To fix that, Kindred at Home worked with the community to identify 27 high-risk patients who could appropriately be put on home health care services. As a result of the extra help, the number of call-in days by the care team reduced by 40%, Coumbs said.

“That was just by alleviating this overwhelming push on their resources so people could get their rest at home, they could have a day off and all these good things were happening,” she said. “It was just a matter of recognizing you can’t be [everything] to your residents. You have to reach out to your community.”

PDGM and senior living partnerships

While senior living communities are a relatively popular partnership target for home health agencies today, that could change come Jan. 1, when the Patient-Driven Groupings Model (PDGM) is set to take effect.

“I believe Jan. 1 you’re going to see a lot of people who have been stalking and chasing you stop,” Coumbs told senior living operators at BUILD. “I will not. I’m not stopping.”

Coumbs pointed to one of PDGM’s many reimbursement changes as the catalyst.
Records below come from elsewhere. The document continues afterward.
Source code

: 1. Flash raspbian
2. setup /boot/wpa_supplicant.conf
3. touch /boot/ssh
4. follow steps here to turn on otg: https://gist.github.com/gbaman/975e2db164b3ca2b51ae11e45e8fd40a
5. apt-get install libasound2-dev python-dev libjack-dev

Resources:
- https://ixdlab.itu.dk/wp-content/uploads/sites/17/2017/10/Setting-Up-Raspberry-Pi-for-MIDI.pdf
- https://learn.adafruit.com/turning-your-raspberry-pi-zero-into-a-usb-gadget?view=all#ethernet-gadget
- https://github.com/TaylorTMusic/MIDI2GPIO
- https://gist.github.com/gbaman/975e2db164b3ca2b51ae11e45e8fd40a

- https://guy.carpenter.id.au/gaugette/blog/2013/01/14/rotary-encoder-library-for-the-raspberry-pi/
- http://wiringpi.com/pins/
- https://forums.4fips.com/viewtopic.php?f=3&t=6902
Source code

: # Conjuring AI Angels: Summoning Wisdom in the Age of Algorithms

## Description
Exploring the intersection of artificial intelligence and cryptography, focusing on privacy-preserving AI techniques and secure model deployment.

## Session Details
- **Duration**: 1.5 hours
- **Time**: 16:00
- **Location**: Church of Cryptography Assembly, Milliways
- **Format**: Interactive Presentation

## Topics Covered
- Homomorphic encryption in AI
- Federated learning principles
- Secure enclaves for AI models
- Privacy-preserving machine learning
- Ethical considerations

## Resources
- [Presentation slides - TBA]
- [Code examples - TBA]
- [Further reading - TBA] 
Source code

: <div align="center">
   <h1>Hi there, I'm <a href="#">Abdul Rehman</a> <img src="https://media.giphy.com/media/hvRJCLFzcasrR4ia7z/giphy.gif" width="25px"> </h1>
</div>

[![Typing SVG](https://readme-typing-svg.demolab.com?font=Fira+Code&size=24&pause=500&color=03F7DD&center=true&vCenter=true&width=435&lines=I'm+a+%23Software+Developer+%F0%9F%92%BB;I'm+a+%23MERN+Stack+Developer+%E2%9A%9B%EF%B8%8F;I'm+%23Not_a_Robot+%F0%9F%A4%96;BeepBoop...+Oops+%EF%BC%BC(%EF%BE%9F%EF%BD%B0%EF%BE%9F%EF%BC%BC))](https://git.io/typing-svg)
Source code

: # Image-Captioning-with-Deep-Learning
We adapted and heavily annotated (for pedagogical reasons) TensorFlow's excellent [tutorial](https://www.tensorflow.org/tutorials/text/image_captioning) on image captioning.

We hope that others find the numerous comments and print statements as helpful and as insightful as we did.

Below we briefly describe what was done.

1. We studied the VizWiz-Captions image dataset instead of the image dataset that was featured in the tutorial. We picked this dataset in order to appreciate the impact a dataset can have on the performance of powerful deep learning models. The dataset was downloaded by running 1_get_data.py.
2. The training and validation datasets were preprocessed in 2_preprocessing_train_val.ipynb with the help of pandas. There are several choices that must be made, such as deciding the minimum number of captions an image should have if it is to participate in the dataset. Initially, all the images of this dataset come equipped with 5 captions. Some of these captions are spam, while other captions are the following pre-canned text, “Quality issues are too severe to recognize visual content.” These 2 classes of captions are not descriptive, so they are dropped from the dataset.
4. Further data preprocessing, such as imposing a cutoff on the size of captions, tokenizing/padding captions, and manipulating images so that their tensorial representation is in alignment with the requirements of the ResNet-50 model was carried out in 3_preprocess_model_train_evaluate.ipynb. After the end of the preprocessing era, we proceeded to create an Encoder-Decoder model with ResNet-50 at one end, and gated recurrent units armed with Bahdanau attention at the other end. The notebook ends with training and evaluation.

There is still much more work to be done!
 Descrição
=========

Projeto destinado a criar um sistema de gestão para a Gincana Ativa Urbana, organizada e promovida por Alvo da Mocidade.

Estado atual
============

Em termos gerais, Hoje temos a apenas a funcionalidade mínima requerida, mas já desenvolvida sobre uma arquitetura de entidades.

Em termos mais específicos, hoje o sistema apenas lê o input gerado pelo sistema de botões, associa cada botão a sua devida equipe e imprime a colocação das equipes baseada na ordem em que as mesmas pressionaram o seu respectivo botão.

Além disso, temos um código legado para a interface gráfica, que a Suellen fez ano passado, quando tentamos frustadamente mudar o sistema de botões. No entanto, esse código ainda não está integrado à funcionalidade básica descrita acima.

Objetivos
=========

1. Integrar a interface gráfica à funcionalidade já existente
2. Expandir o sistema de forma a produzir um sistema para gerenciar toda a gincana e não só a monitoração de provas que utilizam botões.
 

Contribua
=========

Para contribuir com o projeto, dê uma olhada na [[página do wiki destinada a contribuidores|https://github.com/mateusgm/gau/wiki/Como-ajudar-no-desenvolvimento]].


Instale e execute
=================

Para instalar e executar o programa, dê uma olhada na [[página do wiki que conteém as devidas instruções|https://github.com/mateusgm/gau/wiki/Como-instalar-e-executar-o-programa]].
Under the new model, home health agencies will receive higher reimbursement for patients referred from institutional settings — such as hospitals — as opposed to those who come from community settings. In other words: senior living communities.

“[Senior living residents’] home health will be reimbursed by Medicare at a 20% reduction than that from the acute setting, so we are driving seniors to hospitals and skilled nursing [facilities],” she said.

While Coumbs is hopeful the Centers for Medicare & Medicaid Services (CMS) will eventually see the error of their ways, she’s doubtful that will happen by Jan. 1.

“Quite frankly, senior housing is going to be the victim of the change of reimbursement when it comes to home health,” Coumbs said. “You will not see the proactive utilization of home health, and seniors will suffer.”